* Exercise task
Reproduce the following items verbatim, starting at the line that contains "common name: Awned cyperus" and ending with the last line of the items.
-------
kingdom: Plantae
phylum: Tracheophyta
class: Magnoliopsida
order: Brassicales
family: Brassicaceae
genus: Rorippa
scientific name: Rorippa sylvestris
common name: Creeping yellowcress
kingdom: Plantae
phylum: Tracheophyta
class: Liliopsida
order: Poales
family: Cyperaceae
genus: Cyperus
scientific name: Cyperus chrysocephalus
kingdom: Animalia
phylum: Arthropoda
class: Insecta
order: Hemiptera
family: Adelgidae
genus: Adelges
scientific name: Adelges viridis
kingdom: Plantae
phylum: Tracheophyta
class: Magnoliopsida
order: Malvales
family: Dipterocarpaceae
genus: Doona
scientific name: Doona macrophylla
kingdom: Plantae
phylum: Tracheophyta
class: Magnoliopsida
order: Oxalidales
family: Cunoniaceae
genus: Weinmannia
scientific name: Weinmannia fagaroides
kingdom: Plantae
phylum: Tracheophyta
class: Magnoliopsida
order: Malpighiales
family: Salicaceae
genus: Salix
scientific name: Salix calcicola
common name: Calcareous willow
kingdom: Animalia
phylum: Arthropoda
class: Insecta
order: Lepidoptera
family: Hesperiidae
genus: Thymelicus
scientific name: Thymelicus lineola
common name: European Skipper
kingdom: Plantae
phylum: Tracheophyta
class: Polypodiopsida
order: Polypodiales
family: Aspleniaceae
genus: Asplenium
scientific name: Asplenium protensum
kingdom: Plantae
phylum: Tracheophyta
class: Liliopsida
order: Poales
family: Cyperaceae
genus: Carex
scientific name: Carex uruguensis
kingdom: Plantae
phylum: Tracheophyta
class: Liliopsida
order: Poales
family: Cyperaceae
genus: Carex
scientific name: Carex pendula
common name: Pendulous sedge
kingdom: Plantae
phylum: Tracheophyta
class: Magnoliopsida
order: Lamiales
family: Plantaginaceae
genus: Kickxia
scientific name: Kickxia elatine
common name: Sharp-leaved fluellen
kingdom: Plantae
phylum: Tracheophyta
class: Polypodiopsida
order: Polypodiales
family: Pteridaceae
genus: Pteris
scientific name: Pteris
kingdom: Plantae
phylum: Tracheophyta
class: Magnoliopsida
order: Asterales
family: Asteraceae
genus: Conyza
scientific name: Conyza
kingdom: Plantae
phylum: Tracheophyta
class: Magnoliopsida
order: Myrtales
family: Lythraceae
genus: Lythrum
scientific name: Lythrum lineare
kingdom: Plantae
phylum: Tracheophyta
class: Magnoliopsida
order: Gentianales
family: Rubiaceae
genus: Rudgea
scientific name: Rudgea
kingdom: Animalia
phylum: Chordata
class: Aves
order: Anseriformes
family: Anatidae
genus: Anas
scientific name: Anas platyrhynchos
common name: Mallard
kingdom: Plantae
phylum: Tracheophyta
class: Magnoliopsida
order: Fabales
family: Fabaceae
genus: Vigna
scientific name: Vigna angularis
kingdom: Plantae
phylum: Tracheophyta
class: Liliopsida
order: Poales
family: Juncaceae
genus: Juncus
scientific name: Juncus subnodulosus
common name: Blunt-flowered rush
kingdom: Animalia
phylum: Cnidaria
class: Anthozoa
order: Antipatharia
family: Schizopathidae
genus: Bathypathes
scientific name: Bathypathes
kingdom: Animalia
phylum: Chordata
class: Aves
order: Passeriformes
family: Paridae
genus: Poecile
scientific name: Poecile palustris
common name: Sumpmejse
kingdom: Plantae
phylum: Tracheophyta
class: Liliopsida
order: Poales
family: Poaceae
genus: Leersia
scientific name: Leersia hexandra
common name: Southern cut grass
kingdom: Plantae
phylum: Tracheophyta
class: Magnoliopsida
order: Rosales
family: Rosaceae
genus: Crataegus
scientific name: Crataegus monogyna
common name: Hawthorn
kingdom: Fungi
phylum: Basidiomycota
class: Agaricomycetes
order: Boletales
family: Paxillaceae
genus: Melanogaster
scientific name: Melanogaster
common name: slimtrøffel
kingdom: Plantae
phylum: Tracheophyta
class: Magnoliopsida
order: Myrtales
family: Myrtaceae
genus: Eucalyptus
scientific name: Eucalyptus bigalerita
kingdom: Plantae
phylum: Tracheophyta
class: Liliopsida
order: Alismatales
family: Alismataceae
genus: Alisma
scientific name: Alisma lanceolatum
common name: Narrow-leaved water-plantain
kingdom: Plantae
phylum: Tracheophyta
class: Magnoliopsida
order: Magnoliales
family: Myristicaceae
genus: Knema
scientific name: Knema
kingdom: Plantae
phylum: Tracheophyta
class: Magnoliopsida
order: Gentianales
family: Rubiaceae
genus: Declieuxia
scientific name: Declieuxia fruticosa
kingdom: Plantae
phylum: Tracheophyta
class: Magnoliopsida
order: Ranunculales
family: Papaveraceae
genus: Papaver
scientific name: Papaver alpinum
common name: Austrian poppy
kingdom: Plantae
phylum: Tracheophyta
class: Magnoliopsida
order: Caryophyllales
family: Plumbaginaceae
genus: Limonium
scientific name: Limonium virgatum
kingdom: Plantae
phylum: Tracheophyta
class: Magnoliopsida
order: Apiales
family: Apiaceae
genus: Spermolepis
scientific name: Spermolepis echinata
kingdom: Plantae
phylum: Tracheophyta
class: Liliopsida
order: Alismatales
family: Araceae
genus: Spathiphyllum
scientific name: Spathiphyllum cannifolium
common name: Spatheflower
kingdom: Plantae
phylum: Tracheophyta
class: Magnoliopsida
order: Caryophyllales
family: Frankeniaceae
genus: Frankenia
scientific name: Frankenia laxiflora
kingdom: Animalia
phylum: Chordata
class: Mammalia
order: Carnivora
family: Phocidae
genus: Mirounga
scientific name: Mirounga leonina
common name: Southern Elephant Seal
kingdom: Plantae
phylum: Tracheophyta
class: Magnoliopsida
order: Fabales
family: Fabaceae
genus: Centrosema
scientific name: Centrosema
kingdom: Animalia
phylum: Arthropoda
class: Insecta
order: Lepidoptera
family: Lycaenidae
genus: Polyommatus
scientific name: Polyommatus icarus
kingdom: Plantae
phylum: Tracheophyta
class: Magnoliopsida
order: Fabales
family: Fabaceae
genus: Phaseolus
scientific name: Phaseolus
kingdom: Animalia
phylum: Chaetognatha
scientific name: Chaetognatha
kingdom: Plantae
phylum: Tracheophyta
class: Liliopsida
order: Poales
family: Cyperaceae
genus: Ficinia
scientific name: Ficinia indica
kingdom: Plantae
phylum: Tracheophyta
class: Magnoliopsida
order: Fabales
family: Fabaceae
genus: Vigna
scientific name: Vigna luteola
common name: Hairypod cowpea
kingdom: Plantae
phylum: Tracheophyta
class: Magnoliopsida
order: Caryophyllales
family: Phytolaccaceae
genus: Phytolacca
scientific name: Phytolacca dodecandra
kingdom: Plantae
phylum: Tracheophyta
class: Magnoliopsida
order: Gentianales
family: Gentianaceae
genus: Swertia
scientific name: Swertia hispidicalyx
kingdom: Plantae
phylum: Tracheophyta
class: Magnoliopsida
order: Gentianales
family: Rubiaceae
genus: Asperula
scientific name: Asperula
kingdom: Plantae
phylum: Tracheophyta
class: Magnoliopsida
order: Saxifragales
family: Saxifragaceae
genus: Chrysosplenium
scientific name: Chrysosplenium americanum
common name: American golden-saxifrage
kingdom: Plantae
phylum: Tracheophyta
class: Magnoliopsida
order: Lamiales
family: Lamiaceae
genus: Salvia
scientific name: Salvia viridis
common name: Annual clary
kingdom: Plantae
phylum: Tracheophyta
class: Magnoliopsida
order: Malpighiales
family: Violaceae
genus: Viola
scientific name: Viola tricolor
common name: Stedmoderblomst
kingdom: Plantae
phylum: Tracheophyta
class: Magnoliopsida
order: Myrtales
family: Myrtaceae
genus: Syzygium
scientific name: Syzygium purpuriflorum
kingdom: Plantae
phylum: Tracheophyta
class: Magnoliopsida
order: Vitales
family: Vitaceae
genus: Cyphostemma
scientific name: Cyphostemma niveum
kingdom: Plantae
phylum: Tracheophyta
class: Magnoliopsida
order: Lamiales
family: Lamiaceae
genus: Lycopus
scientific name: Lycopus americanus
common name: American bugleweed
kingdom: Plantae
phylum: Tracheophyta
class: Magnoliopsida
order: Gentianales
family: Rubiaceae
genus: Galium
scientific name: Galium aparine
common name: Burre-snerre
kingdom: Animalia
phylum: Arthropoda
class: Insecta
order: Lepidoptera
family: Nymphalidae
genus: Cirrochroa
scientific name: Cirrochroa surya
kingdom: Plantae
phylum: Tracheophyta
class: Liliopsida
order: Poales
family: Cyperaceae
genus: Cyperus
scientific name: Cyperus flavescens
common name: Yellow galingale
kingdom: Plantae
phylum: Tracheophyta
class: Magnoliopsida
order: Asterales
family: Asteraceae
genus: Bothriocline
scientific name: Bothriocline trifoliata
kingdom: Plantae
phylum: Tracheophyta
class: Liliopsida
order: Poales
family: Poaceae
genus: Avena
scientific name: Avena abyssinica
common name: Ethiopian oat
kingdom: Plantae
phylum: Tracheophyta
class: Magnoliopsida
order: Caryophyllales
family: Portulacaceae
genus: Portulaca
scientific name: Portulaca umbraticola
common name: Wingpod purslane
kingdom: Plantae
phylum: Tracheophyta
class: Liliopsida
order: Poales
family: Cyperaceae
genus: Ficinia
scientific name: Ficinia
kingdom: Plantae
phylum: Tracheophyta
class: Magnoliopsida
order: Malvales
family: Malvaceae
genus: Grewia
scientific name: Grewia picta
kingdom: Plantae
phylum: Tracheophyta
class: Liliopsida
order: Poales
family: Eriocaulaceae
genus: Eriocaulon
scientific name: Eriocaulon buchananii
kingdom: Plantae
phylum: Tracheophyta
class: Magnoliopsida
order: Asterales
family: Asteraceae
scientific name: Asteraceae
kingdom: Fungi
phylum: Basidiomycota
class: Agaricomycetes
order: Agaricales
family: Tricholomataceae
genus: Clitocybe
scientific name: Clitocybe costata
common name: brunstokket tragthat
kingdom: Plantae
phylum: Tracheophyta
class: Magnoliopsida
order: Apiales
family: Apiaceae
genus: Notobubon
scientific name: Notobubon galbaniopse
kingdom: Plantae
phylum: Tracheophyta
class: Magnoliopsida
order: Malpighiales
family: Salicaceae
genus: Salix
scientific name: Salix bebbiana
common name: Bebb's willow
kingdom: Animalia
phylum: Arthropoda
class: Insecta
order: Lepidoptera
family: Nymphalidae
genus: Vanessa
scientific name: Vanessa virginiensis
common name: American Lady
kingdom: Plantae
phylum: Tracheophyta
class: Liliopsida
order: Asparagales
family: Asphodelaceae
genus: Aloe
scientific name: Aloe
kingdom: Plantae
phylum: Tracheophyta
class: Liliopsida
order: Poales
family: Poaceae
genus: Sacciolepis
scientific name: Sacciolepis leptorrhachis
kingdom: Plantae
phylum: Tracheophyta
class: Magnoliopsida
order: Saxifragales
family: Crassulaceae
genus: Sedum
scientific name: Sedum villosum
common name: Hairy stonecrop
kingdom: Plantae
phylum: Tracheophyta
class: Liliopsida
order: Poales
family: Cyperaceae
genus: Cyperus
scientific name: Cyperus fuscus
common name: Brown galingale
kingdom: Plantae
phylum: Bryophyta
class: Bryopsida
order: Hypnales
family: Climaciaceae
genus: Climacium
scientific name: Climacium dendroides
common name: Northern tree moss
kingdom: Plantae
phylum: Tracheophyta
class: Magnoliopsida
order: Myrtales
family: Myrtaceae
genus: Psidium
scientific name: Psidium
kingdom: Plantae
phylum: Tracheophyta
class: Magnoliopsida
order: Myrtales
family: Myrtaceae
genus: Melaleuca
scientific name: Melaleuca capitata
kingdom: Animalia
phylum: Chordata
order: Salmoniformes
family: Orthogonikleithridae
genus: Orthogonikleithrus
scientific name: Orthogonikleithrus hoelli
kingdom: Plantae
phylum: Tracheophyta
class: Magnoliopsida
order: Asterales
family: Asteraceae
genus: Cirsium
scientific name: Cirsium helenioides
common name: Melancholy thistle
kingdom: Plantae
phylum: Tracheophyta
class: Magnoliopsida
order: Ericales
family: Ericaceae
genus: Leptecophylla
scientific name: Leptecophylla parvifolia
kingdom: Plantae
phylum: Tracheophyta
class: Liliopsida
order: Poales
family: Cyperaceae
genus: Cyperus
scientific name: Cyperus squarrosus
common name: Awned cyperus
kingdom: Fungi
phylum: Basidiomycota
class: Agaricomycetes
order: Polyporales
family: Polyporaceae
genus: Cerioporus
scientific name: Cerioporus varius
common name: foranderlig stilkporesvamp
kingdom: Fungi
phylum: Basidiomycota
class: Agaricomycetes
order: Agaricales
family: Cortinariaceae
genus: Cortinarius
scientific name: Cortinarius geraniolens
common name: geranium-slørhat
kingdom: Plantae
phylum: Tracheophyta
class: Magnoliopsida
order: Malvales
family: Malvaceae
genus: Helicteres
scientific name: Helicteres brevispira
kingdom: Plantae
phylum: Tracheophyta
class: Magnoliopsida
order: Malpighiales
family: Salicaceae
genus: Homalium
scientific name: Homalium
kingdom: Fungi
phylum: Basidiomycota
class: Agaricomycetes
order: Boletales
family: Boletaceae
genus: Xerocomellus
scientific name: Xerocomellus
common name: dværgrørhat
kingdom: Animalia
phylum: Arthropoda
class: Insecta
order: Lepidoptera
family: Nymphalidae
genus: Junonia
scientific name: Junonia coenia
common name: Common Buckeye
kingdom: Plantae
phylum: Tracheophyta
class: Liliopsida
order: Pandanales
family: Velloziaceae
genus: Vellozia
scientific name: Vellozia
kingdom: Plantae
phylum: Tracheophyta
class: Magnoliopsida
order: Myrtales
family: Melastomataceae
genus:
-------
* Output
common name: Awned cyperus
kingdom: Fungi
phylum: Basidiomycota
class: Agaricomycetes
order: Polyporales
family: Polyporaceae
genus: Cerioporus
scientific name: Cerioporus varius
common name: foranderlig stilkporesvamp
kingdom: Fungi
phylum: Basidiomycota
class: Agaricomycetes
order: Agaricales
family: Cortinariaceae
genus: Cortinarius
scientific name: Cortinarius geraniolens
common name: geranium-slørhat
kingdom: Plantae
phylum: Tracheophyta
class: Magnoliopsida
order: Malvales
family: Malvaceae
genus: Helicteres
scientific name: Helicteres brevispira
kingdom: Plantae
phylum: Tracheophyta
class: Magnoliopsida
order: Malpighiales
family: Salicaceae
genus: Homalium
scientific name: Homalium
kingdom: Fungi
phylum: Basidiomycota
class: Agaricomycetes
order: Boletales
family: Boletaceae
genus: Xerocomellus
scientific name: Xerocomellus
common name: dværgrørhat
kingdom: Animalia
phylum: Arthropoda
class: Insecta
order: Lepidoptera
family: Nymphalidae
genus: Junonia
scientific name: Junonia coenia
common name: Common Buckeye
kingdom: Plantae
phylum: Tracheophyta
class: Liliopsida
order: Pandanales
family: Velloziaceae
genus: Vellozia
scientific name: Vellozia
kingdom: Plantae
phylum: Tracheophyta
class: Magnoliopsida
order: Myrtales
family: Melastomataceae
genus:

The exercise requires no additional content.